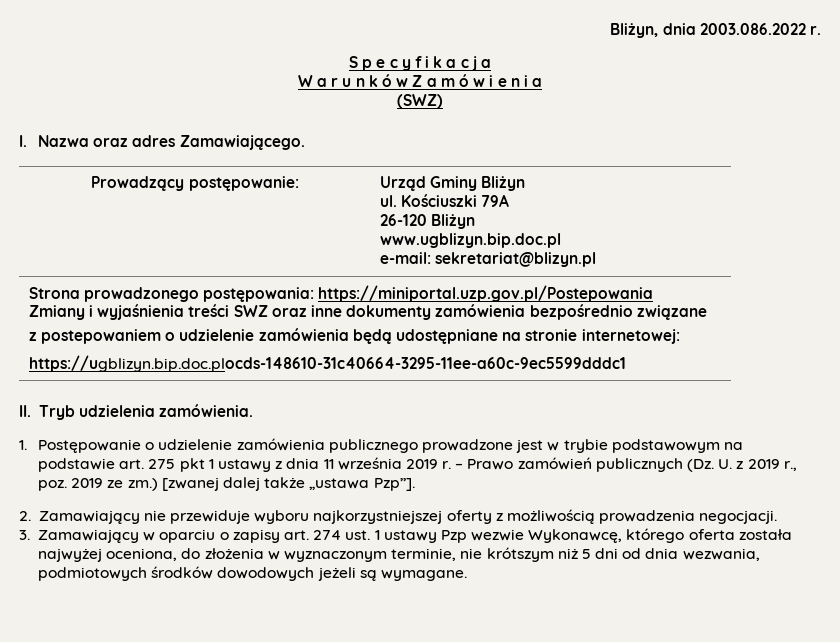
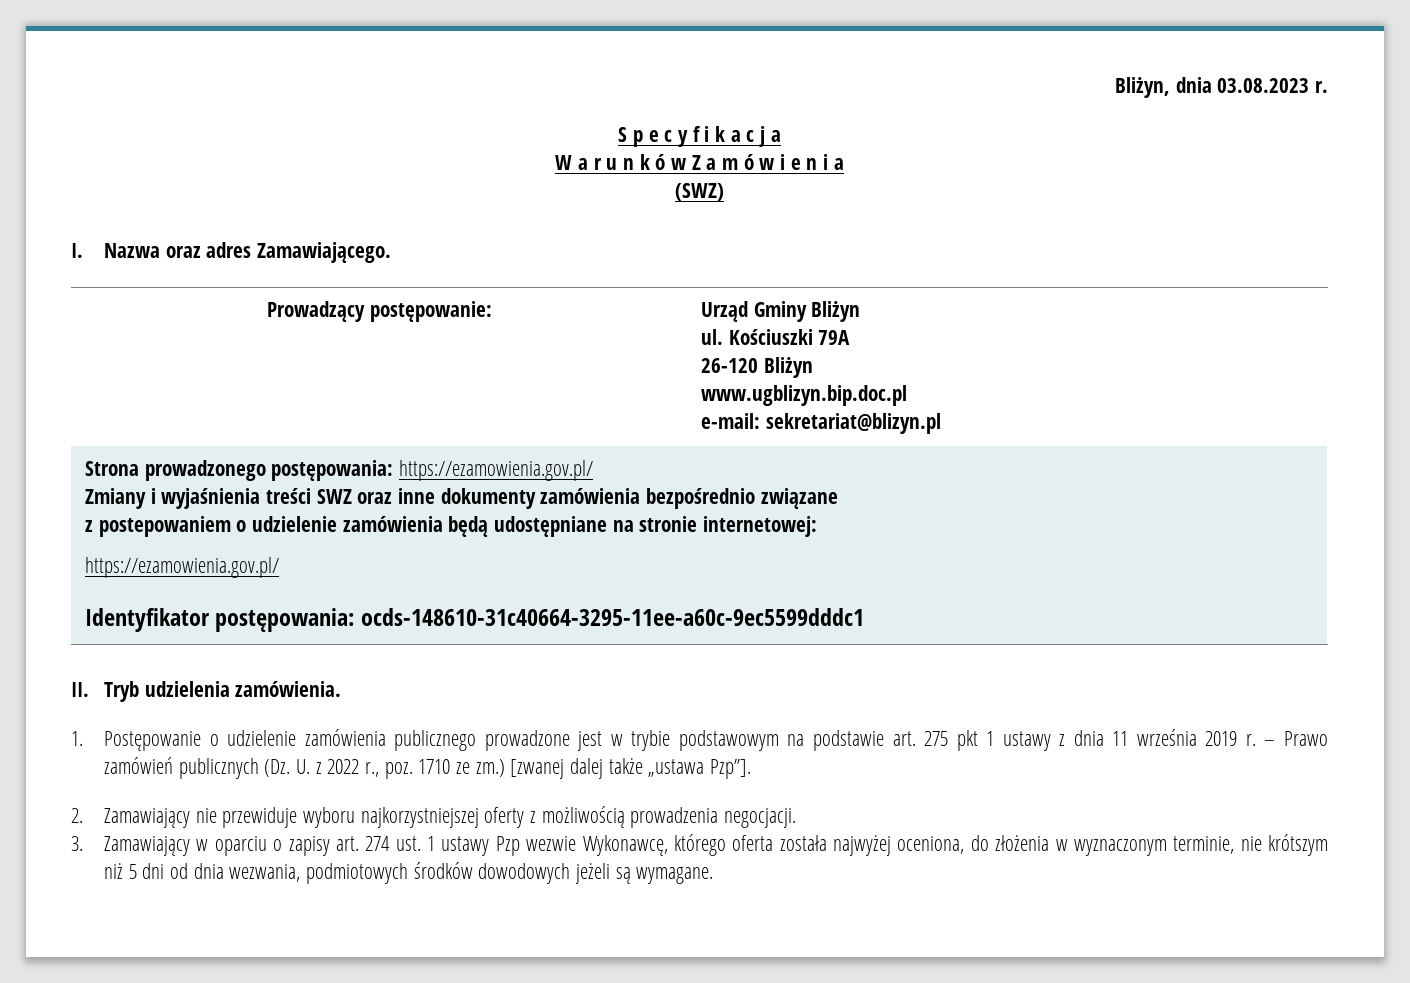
[699,23,806,35] 2003.086.2022 -> [1217,78,1310,93] 03.08.2023
[318,285,654,302] https://miniportal.uzp.gov.pl/Postepowania -> [398,460,593,481] https://ezamowienia.gov.pl/
[28,355,626,372] https://ugblizyn.bip.doc.plocds-148610-31c40664-3295-11ee-a60c-9ec5599dddc1 -> [84,557,279,578] [84,608,864,632] https://ezamowienia.gov.pl/ // Identyfikator postępowania: ocds-148610-31c40664-3295-11ee-a60c-9ec5599dddc1
[747,459,780,469] 2019 -> [327,759,360,774] 2022
[71,478,104,488] 2019 -> [418,759,451,774] 1710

|---|

WHAT IS EXPECTED: Quote in full the listing given above; the images are to be left out.

RESULT FOR THIS EXERCISE:
[699,23,806,35] 2003.086.2022 -> [1217,78,1310,93] 03.08.2023
[318,285,654,302] https://miniportal.uzp.gov.pl/Postepowania -> [398,460,593,481] https://ezamowienia.gov.pl/
[28,355,626,372] https://ugblizyn.bip.doc.plocds-148610-31c40664-3295-11ee-a60c-9ec5599dddc1 -> [84,557,279,578] [84,608,864,632] https://ezamowienia.gov.pl/ // Identyfikator postępowania: ocds-148610-31c40664-3295-11ee-a60c-9ec5599dddc1
[747,459,780,469] 2019 -> [327,759,360,774] 2022
[71,478,104,488] 2019 -> [418,759,451,774] 1710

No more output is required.